1.Willingness to action

This is crucial. Note to recruiters: make sure our clients understand the importance of candidate treatment, and the reason for change and want to take action.

2.Create a more structured interview

It will reduce the possibility of biases and give all candidates an equal chance to prove themselves. Research has long shown that structured interviews predict better job performance. It also reduces the time of decision making because you know what you are looking for. You might not be aware, as it is not an instant gratification, but will help you in the long run. It is worth the wait. Creating questions that will be asked to each applicant will be a simple way to create an advantage to your company and make candidates happier. 

3.Focus on behavioral questions

Hiring managers tend to base their reasoning for a candidate solely on “gut feel”. This kind of question helps assess whether you have the necessary skills for the job based on past experiences. The result is reflecting past behaviors and predicting future tendencies.  An example of this would be the STAR technique in which you ask the candidate to explain a certain situation they were once in and how they dealt with it. For instance: Can you give me an example of a time where you had an approaching but your team was not being proactive?  

4. Train interviewers – as explained above.

Everyone is prone to subjective thinking and interviewing in an unstructured fashion. Training interviewers to be more aware of their tendencies and remain neutral is essential for good hires. 

5. Involve applicants

Ask candidates for feedback. It is crazy how underrated this is. 78% of applicants report never being asked for feedback on their experience. This will give you insight into what experience you are currently giving your candidates and where change is needed. This could give your company an advantage! Ask yourself: How do I know if our candidates are receiving the right experience? What am I doing about it? 

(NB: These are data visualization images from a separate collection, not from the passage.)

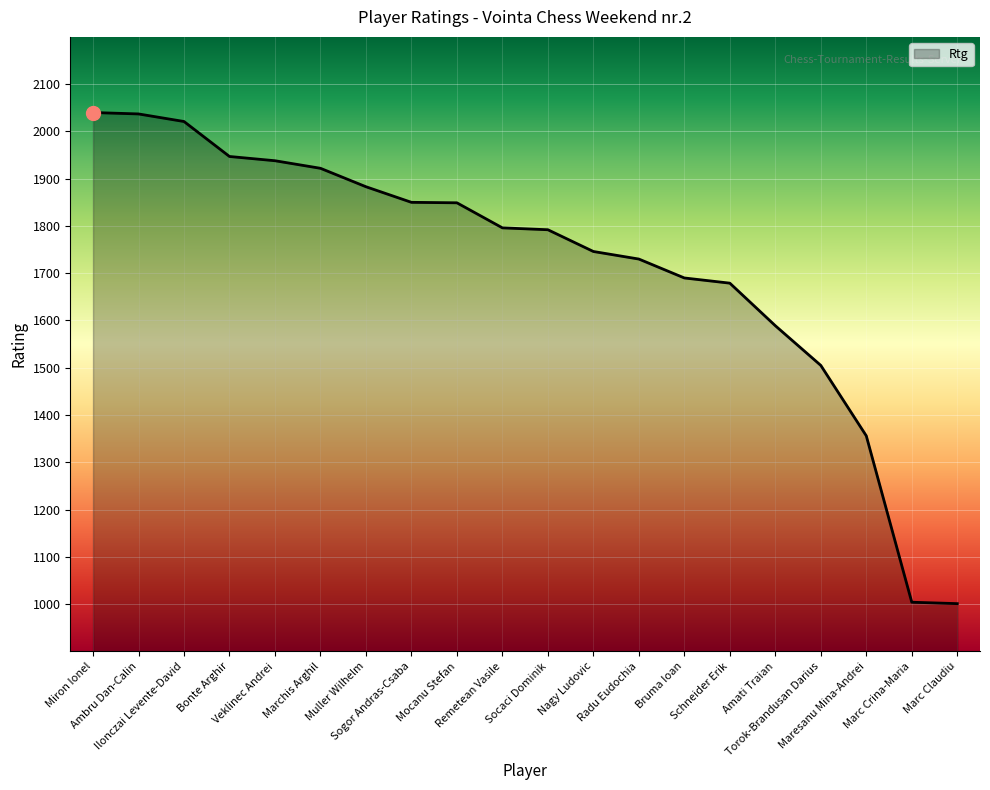

What is the difference between the second highest and second lowest values?

1033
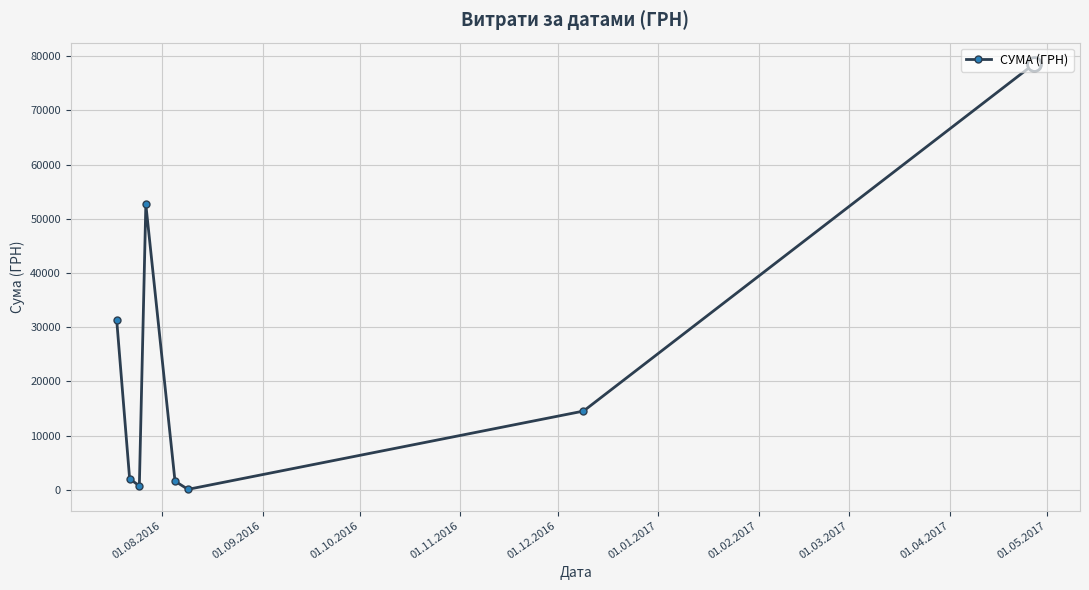

What is the value of the 4th point from the left?

52658.0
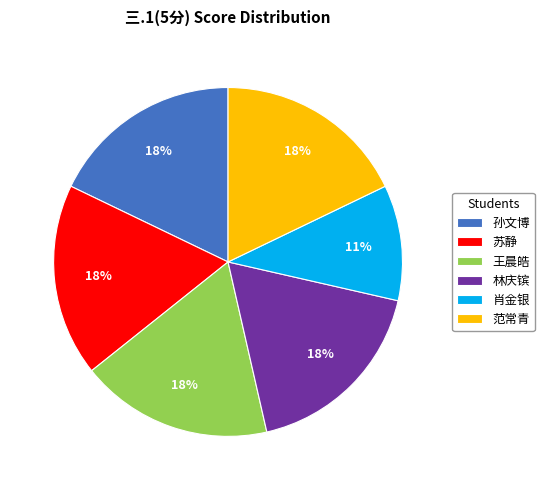

To the nearest percent, what is the difference between the largest and smallest slice percentages?

7%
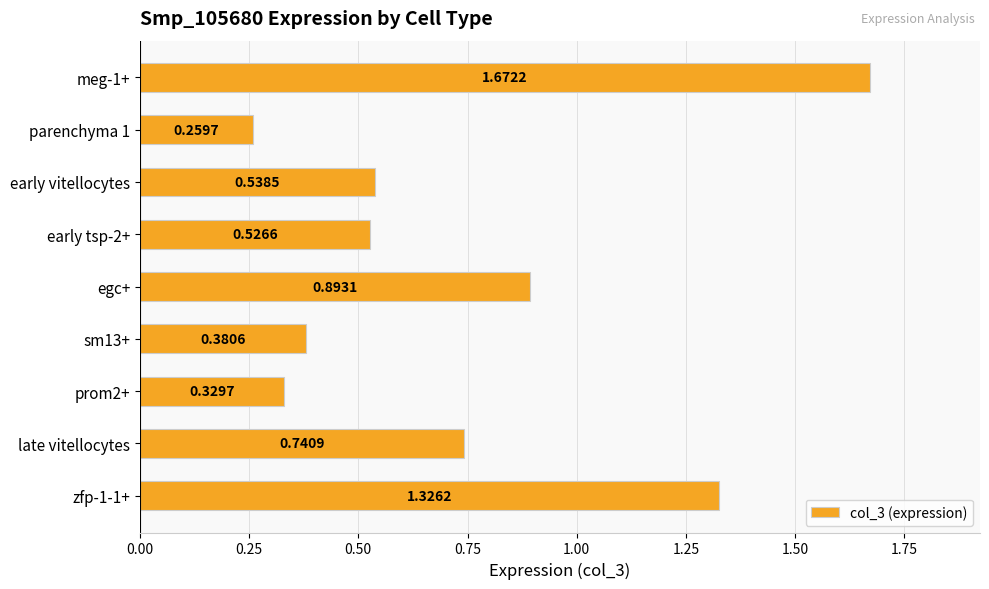

List the labels in order of value, largest first.

meg-1+, zfp-1-1+, egc+, late vitellocytes, early vitellocytes, early tsp-2+, sm13+, prom2+, parenchyma 1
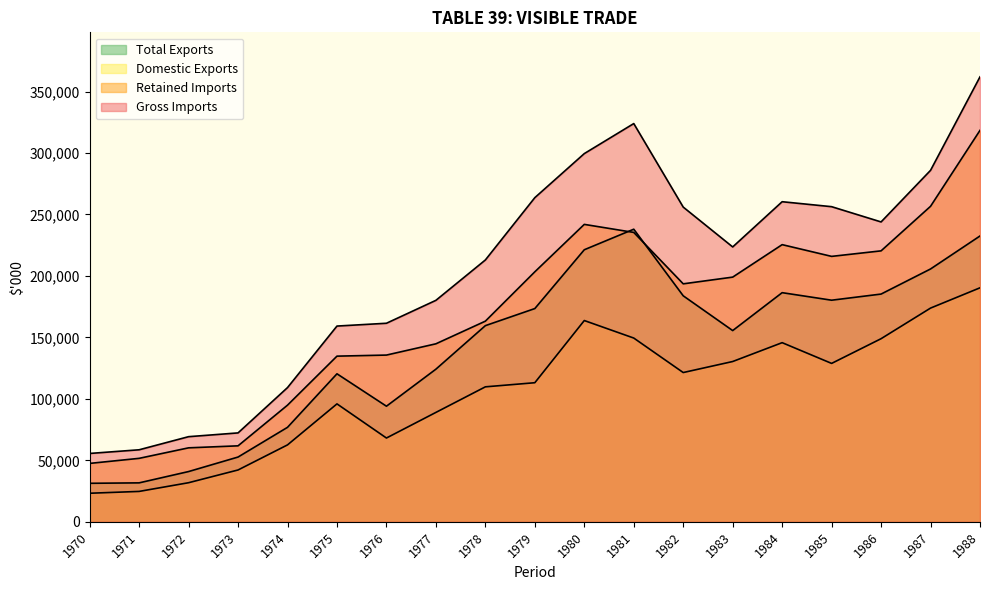

At which category is the sum across all series the highest?

1988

6. Check Glassdoor frequently

What are your applicants saying about you?

What do I do with these tips now? How do I start? Well, here is some final food for thought: 

  • How do you know if your candidates are receiving the right experience? 
  • What are you doing about it? 
  • What are your candidates saying about you?

Remember, our candidates are also customers, and should be treated equally. They evaluate us as much as we evaluate them. Everyone has equal strength in this tug of war.